— What to do —
Duplicate, word for word, the part of the editorial below on the Saudi recruitment of Nigerian doctors that begins at the words "While the Department" and stops after "exercise in 2019.".

Last week Thursday, a recruitment exercise organised by the Ministry of Health of Saudi Arabia which saw a huge turnout of consultants, senior medical officers, and others who were eager to practise medicine outside Nigeria, was suspended allegedly by security operatives acting on the orders of an embarrassed government.
While the Department of State Security Services (DSS) has since denied being involved in the operation and claimed reports of its alleged involvement was meant to embarrass the agency, indeed it does look like an overkill to stomp the grounds of a recruitment exercise on the flimsy excuse that it embarrassed the government.
The fact is, this is not the first time, nor the second or third time such exercise has been held by foreign recruiters in Nigeria. In fact, the Saudi Arabian government has used the same venue; Ladi Kwali Hall of Sheraton Abuja, and a popular hotel in Ikeja GRA for a similar exercise in 2019.
Read Also: Saudi Arabia headhunts Nigerian doctors in brain drain deja vu
We don’t believe it would be the last time as the country continues to not prioritise the welfare of its health care workers and renege on agreements made with labour unions.
Health workers under the aegis of the National Association of Resident Doctors (NARD) have been on strike since August 2, 2021 over the inability of the Nigerian government to implement the agreements it entered with the union 113 days after it suspended the previous strike. The union also cited poor working environment in public hospitals, irregular payment of doctors’ salaries, and hazard allowances of N5000 which was reviewed last in 1991.

— Dataset content —
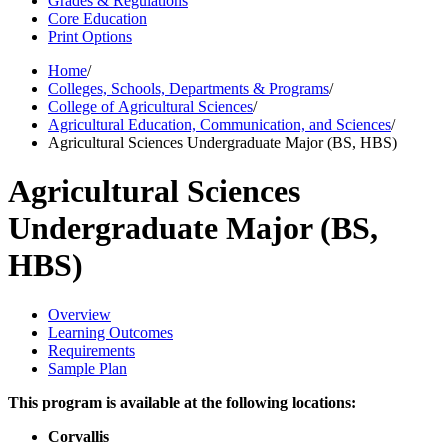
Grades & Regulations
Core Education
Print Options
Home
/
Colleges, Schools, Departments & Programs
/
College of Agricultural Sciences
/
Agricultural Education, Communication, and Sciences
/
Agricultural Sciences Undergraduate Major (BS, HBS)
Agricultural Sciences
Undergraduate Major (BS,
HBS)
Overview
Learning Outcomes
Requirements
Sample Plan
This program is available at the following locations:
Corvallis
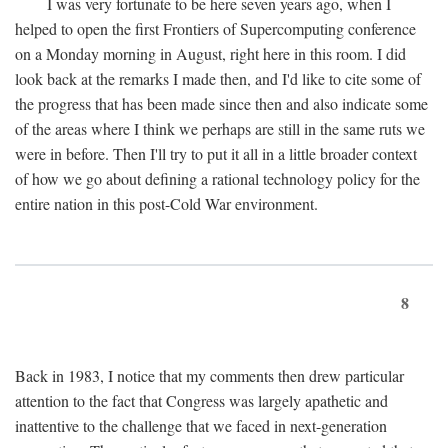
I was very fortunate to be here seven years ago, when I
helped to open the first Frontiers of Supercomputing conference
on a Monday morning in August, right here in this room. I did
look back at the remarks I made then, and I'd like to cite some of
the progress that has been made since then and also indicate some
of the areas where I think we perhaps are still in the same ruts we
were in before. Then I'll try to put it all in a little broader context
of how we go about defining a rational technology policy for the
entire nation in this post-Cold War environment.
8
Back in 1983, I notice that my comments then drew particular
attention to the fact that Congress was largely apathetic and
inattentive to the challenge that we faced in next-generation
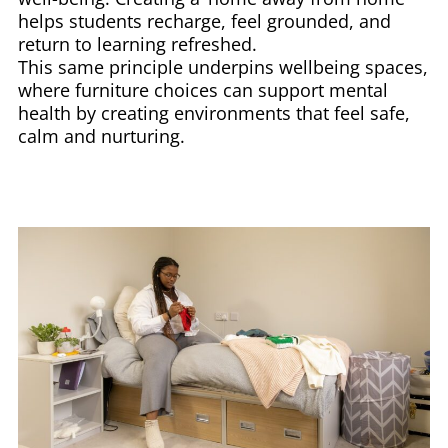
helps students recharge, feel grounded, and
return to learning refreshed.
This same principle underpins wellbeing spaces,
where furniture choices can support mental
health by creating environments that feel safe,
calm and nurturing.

— Task answer —
While the Department of State Security Services (DSS) has since denied being involved in the operation and claimed reports of its alleged involvement was meant to embarrass the agency, indeed it does look like an overkill to stomp the grounds of a recruitment exercise on the flimsy excuse that it embarrassed the government.
The fact is, this is not the first time, nor the second or third time such exercise has been held by foreign recruiters in Nigeria. In fact, the Saudi Arabian government has used the same venue; Ladi Kwali Hall of Sheraton Abuja, and a popular hotel in Ikeja GRA for a similar exercise in 2019.